Task item. Give back each entry verbatim.

Data shown.
- Opening Delimiter -

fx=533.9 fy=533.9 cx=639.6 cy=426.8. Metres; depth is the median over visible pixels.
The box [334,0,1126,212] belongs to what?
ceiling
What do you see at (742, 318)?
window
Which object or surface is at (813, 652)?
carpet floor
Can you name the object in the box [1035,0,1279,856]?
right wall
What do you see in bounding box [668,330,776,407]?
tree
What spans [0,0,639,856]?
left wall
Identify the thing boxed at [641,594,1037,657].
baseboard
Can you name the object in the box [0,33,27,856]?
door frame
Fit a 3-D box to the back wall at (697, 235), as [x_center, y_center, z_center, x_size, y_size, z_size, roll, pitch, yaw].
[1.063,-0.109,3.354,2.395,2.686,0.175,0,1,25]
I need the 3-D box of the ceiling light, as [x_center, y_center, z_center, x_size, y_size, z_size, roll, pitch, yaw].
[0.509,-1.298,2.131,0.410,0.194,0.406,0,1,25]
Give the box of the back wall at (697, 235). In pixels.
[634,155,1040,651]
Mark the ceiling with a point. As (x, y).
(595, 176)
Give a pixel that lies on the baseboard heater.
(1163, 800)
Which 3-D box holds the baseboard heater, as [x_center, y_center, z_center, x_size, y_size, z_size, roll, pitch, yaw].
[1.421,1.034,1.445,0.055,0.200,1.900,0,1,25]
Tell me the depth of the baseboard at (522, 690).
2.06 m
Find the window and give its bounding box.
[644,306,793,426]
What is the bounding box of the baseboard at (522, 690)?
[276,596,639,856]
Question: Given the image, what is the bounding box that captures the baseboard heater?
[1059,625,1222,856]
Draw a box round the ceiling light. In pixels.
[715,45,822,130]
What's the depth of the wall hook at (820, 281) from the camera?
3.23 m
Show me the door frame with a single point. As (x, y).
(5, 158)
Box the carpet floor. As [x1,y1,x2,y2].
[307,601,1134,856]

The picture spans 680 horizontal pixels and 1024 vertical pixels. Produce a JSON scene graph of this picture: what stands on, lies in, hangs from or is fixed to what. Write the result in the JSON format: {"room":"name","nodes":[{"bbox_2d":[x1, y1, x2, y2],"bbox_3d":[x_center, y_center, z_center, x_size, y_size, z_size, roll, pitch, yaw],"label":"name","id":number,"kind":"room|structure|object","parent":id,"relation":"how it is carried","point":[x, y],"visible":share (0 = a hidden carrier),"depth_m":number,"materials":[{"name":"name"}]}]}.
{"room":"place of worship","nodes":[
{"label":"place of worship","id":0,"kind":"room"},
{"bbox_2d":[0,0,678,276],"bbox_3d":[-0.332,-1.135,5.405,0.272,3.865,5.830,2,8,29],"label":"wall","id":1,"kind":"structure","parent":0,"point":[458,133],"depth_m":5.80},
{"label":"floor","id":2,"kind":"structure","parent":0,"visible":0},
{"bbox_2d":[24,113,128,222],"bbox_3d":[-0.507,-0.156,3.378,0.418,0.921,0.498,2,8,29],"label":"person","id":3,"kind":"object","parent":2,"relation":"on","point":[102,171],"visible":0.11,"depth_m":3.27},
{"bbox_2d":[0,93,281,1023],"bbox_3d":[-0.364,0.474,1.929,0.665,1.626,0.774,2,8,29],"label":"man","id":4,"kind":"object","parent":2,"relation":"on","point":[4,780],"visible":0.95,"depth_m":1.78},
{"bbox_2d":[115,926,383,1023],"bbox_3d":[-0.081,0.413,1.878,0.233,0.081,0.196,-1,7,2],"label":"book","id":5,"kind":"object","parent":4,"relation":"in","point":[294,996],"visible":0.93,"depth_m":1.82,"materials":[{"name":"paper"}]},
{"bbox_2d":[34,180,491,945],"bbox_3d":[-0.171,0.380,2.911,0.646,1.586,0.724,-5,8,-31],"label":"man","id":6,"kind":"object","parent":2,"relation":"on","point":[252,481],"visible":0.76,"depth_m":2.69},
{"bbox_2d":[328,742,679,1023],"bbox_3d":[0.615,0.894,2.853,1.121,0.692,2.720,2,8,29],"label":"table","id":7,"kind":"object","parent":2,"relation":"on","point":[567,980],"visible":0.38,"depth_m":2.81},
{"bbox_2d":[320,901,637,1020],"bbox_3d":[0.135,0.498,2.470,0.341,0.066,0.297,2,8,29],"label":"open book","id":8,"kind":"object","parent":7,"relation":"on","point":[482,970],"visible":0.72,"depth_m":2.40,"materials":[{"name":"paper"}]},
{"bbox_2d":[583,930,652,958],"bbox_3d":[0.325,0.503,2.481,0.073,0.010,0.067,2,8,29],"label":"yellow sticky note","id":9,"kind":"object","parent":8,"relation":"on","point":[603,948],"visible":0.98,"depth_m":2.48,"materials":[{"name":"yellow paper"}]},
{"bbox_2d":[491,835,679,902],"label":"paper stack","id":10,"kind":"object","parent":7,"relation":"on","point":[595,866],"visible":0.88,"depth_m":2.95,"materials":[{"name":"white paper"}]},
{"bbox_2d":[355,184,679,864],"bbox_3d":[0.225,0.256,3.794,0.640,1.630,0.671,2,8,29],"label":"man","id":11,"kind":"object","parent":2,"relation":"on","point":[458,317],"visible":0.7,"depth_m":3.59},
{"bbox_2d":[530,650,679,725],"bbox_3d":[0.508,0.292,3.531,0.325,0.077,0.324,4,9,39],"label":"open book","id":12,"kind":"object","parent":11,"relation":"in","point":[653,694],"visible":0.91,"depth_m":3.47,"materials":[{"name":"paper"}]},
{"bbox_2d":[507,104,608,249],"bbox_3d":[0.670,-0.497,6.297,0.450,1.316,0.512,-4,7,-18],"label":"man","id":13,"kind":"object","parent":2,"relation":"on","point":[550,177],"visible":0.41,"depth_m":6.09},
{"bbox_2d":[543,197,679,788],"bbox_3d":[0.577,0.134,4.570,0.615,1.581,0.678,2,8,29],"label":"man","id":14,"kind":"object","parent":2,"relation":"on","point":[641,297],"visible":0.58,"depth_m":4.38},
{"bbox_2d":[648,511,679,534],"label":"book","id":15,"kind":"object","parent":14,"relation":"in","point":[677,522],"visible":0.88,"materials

- Closing Delimiter -

Task result.
fx=533.9 fy=533.9 cx=639.6 cy=426.8. Metres; depth is the median over visible pixels.
The box [334,0,1126,212] belongs to what?
ceiling
What do you see at (742, 318)?
window
Which object or surface is at (813, 652)?
carpet floor
Can you name the object in the box [1035,0,1279,856]?
right wall
What do you see in bounding box [668,330,776,407]?
tree
What spans [0,0,639,856]?
left wall
Identify the thing boxed at [641,594,1037,657].
baseboard
Can you name the object in the box [0,33,27,856]?
door frame
Fit a 3-D box to the back wall at (697, 235), as [x_center, y_center, z_center, x_size, y_size, z_size, roll, pitch, yaw].
[1.063,-0.109,3.354,2.395,2.686,0.175,0,1,25]
I need the 3-D box of the ceiling light, as [x_center, y_center, z_center, x_size, y_size, z_size, roll, pitch, yaw].
[0.509,-1.298,2.131,0.410,0.194,0.406,0,1,25]
Give the box of the back wall at (697, 235). In pixels.
[634,155,1040,651]
Mark the ceiling with a point. As (x, y).
(595, 176)
Give a pixel that lies on the baseboard heater.
(1163, 800)
Which 3-D box holds the baseboard heater, as [x_center, y_center, z_center, x_size, y_size, z_size, roll, pitch, yaw].
[1.421,1.034,1.445,0.055,0.200,1.900,0,1,25]
Tell me the depth of the baseboard at (522, 690).
2.06 m
Find the window and give its bounding box.
[644,306,793,426]
What is the bounding box of the baseboard at (522, 690)?
[276,596,639,856]
Question: Given the image, what is the bounding box that captures the baseboard heater?
[1059,625,1222,856]
Draw a box round the ceiling light. In pixels.
[715,45,822,130]
What's the depth of the wall hook at (820, 281) from the camera?
3.23 m
Show me the door frame with a single point. As (x, y).
(5, 158)
Box the carpet floor. As [x1,y1,x2,y2].
[307,601,1134,856]

The picture spans 680 horizontal pixels and 1024 vertical pixels. Produce a JSON scene graph of this picture: what stands on, lies in, hangs from or is fixed to what. Write the result in the JSON format: {"room":"name","nodes":[{"bbox_2d":[x1, y1, x2, y2],"bbox_3d":[x_center, y_center, z_center, x_size, y_size, z_size, roll, pitch, yaw],"label":"name","id":number,"kind":"room|structure|object","parent":id,"relation":"how it is carried","point":[x, y],"visible":share (0 = a hidden carrier),"depth_m":number,"materials":[{"name":"name"}]}]}.
{"room":"place of worship","nodes":[
{"label":"place of worship","id":0,"kind":"room"},
{"bbox_2d":[0,0,678,276],"bbox_3d":[-0.332,-1.135,5.405,0.272,3.865,5.830,2,8,29],"label":"wall","id":1,"kind":"structure","parent":0,"point":[458,133],"depth_m":5.80},
{"label":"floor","id":2,"kind":"structure","parent":0,"visible":0},
{"bbox_2d":[24,113,128,222],"bbox_3d":[-0.507,-0.156,3.378,0.418,0.921,0.498,2,8,29],"label":"person","id":3,"kind":"object","parent":2,"relation":"on","point":[102,171],"visible":0.11,"depth_m":3.27},
{"bbox_2d":[0,93,281,1023],"bbox_3d":[-0.364,0.474,1.929,0.665,1.626,0.774,2,8,29],"label":"man","id":4,"kind":"object","parent":2,"relation":"on","point":[4,780],"visible":0.95,"depth_m":1.78},
{"bbox_2d":[115,926,383,1023],"bbox_3d":[-0.081,0.413,1.878,0.233,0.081,0.196,-1,7,2],"label":"book","id":5,"kind":"object","parent":4,"relation":"in","point":[294,996],"visible":0.93,"depth_m":1.82,"materials":[{"name":"paper"}]},
{"bbox_2d":[34,180,491,945],"bbox_3d":[-0.171,0.380,2.911,0.646,1.586,0.724,-5,8,-31],"label":"man","id":6,"kind":"object","parent":2,"relation":"on","point":[252,481],"visible":0.76,"depth_m":2.69},
{"bbox_2d":[328,742,679,1023],"bbox_3d":[0.615,0.894,2.853,1.121,0.692,2.720,2,8,29],"label":"table","id":7,"kind":"object","parent":2,"relation":"on","point":[567,980],"visible":0.38,"depth_m":2.81},
{"bbox_2d":[320,901,637,1020],"bbox_3d":[0.135,0.498,2.470,0.341,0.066,0.297,2,8,29],"label":"open book","id":8,"kind":"object","parent":7,"relation":"on","point":[482,970],"visible":0.72,"depth_m":2.40,"materials":[{"name":"paper"}]},
{"bbox_2d":[583,930,652,958],"bbox_3d":[0.325,0.503,2.481,0.073,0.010,0.067,2,8,29],"label":"yellow sticky note","id":9,"kind":"object","parent":8,"relation":"on","point":[603,948],"visible":0.98,"depth_m":2.48,"materials":[{"name":"yellow paper"}]},
{"bbox_2d":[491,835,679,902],"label":"paper stack","id":10,"kind":"object","parent":7,"relation":"on","point":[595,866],"visible":0.88,"depth_m":2.95,"materials":[{"name":"white paper"}]},
{"bbox_2d":[355,184,679,864],"bbox_3d":[0.225,0.256,3.794,0.640,1.630,0.671,2,8,29],"label":"man","id":11,"kind":"object","parent":2,"relation":"on","point":[458,317],"visible":0.7,"depth_m":3.59},
{"bbox_2d":[530,650,679,725],"bbox_3d":[0.508,0.292,3.531,0.325,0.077,0.324,4,9,39],"label":"open book","id":12,"kind":"object","parent":11,"relation":"in","point":[653,694],"visible":0.91,"depth_m":3.47,"materials":[{"name":"paper"}]},
{"bbox_2d":[507,104,608,249],"bbox_3d":[0.670,-0.497,6.297,0.450,1.316,0.512,-4,7,-18],"label":"man","id":13,"kind":"object","parent":2,"relation":"on","point":[550,177],"visible":0.41,"depth_m":6.09},
{"bbox_2d":[543,197,679,788],"bbox_3d":[0.577,0.134,4.570,0.615,1.581,0.678,2,8,29],"label":"man","id":14,"kind":"object","parent":2,"relation":"on","point":[641,297],"visible":0.58,"depth_m":4.38},
{"bbox_2d":[648,511,679,534],"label":"book","id":15,"kind":"object","parent":14,"relation":"in","point":[677,522],"visible":0.88,"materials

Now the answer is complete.